* **Problem description**: Go through the data and retrieve each line that includes the string "coordinate".

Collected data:
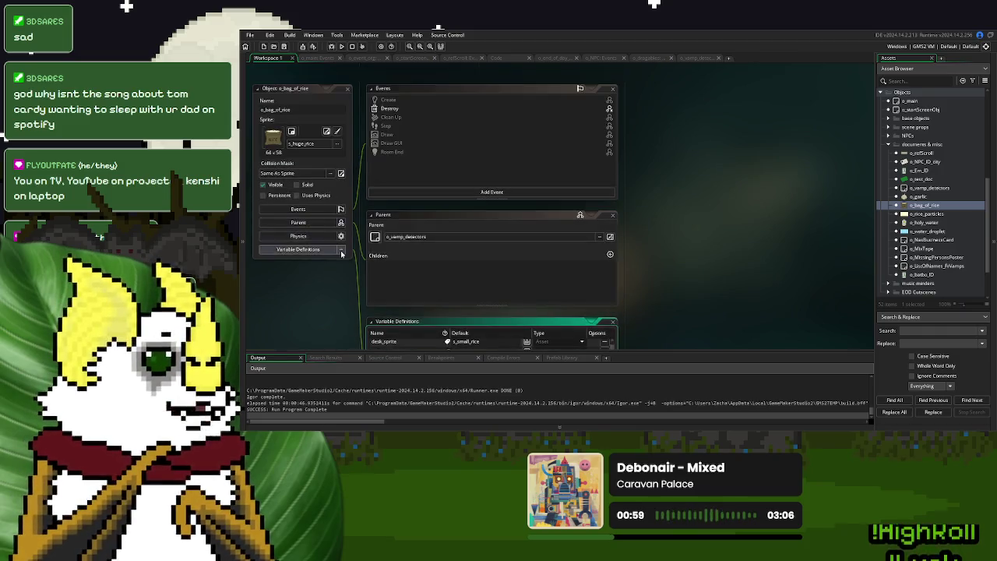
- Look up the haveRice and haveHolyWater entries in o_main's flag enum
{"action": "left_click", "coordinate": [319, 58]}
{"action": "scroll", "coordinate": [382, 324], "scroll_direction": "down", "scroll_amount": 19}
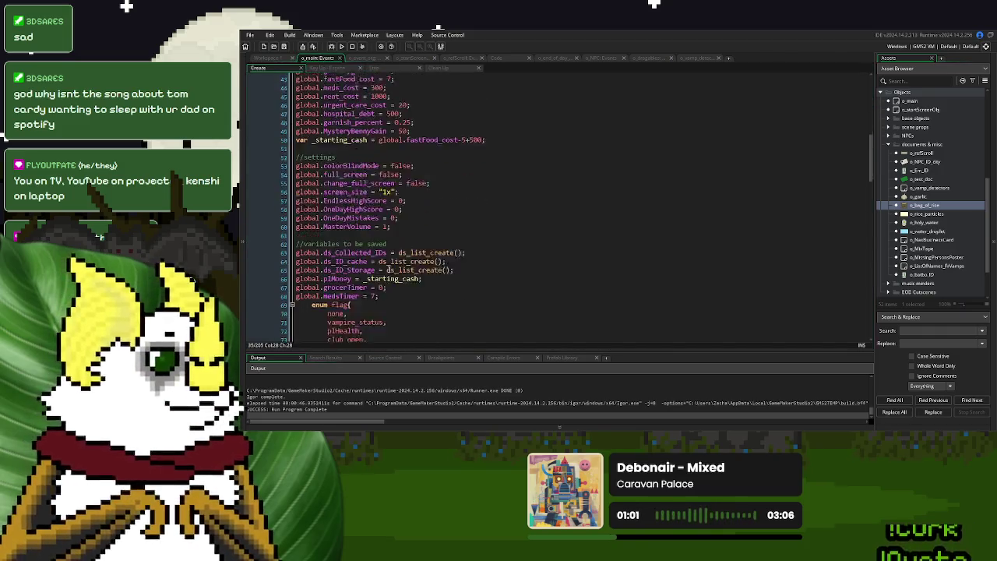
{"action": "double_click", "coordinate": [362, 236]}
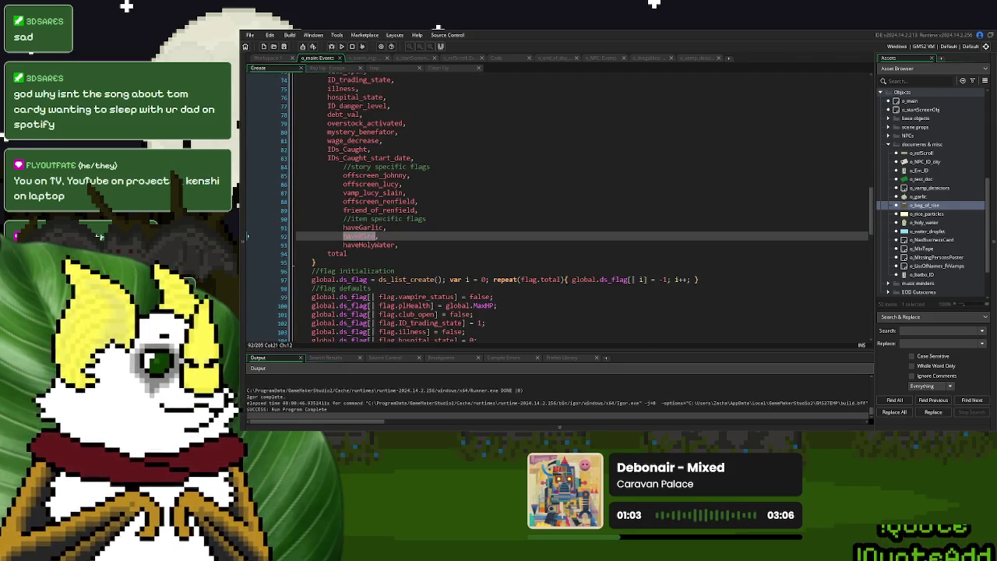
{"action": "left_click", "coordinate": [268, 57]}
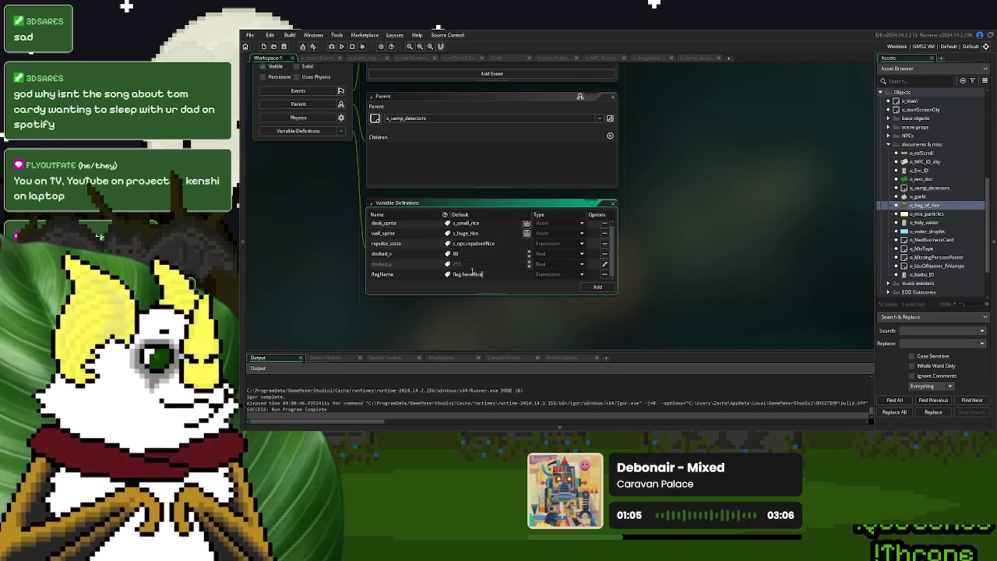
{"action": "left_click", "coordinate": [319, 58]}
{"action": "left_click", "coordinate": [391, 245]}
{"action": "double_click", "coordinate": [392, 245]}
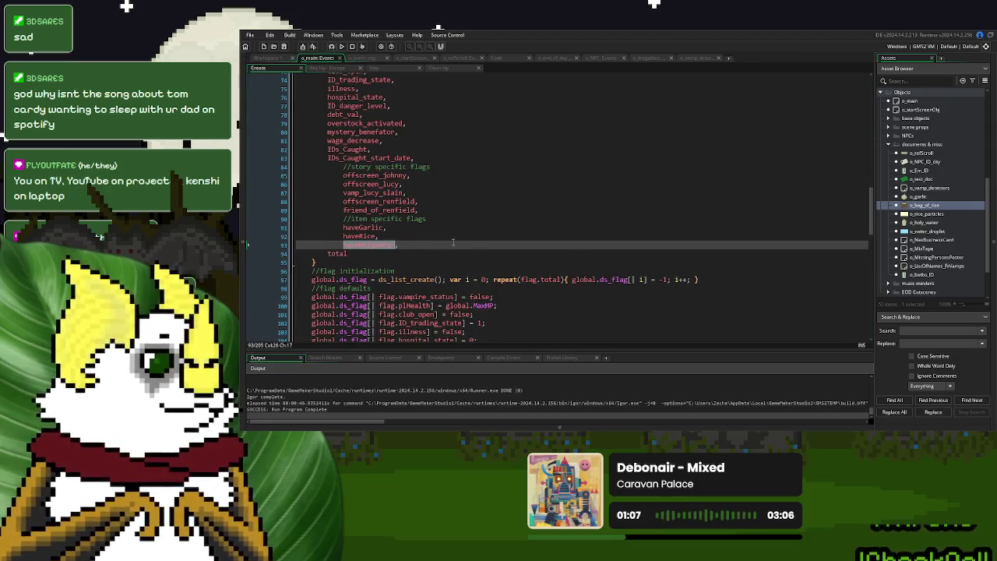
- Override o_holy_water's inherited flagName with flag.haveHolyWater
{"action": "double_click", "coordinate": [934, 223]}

--

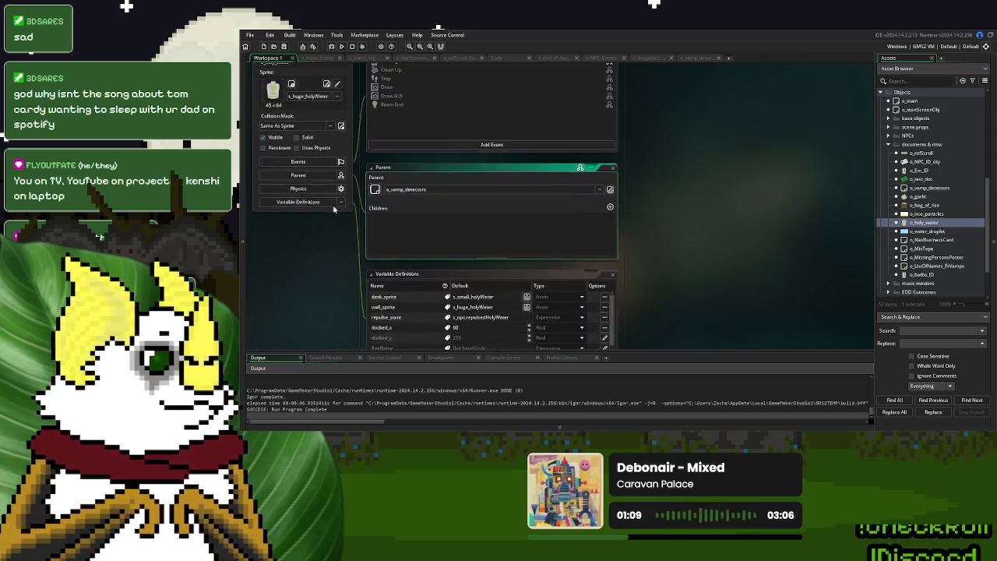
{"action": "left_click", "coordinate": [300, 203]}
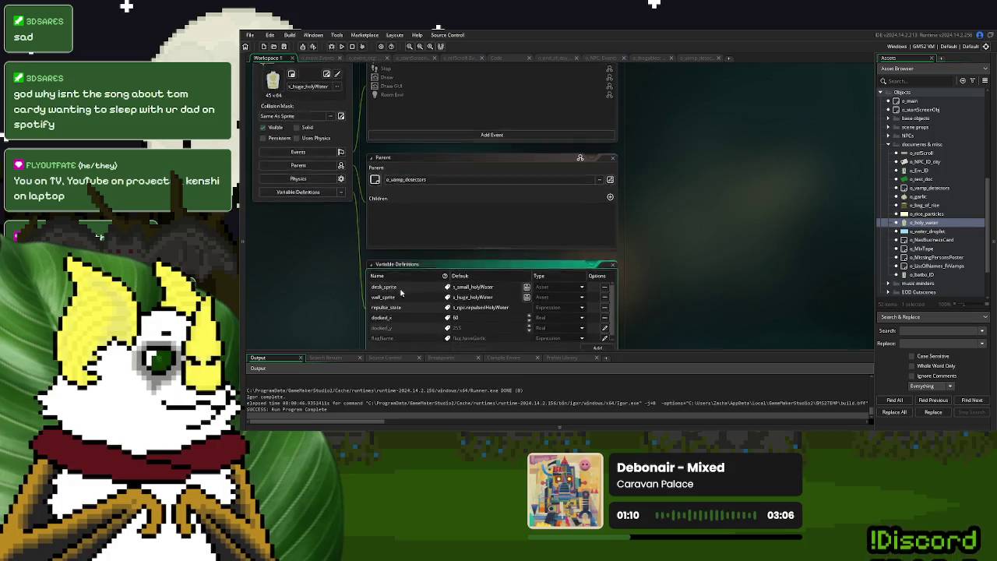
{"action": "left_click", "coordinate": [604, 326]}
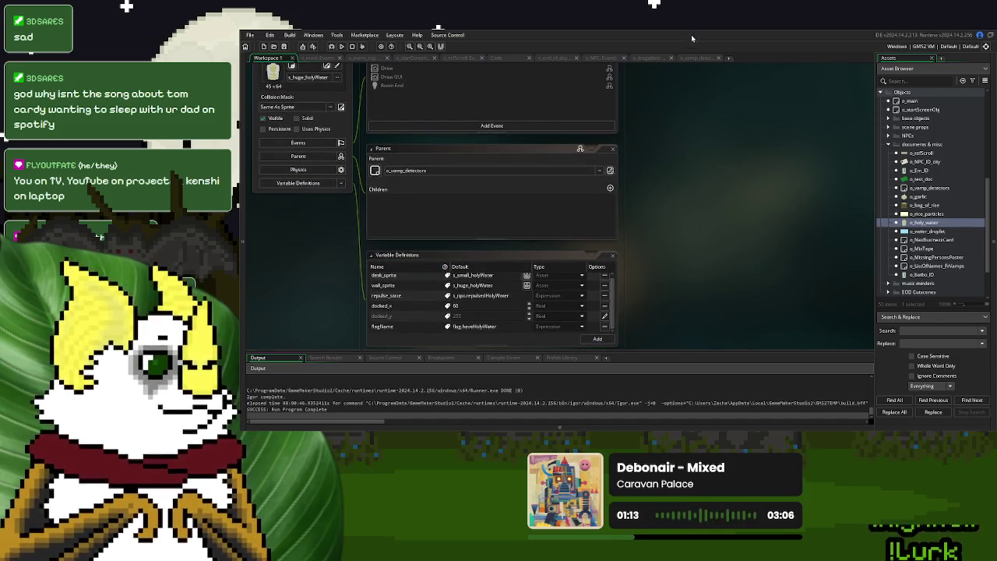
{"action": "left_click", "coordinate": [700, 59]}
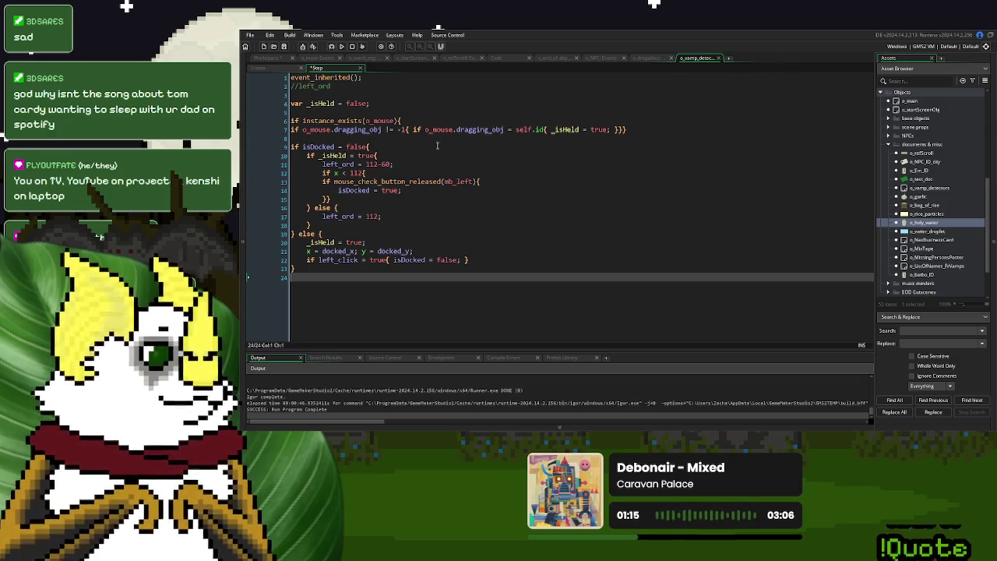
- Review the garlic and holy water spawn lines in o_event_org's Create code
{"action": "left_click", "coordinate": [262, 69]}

* **Exercise solution**:
{"action": "left_click", "coordinate": [319, 58]}
{"action": "scroll", "coordinate": [382, 324], "scroll_direction": "down", "scroll_amount": 19}
{"action": "double_click", "coordinate": [362, 236]}
{"action": "left_click", "coordinate": [268, 57]}
{"action": "left_click", "coordinate": [319, 58]}
{"action": "left_click", "coordinate": [391, 245]}
{"action": "double_click", "coordinate": [392, 245]}
{"action": "double_click", "coordinate": [934, 223]}
{"action": "left_click", "coordinate": [300, 203]}
{"action": "left_click", "coordinate": [604, 326]}
{"action": "left_click", "coordinate": [700, 59]}
{"action": "left_click", "coordinate": [262, 69]}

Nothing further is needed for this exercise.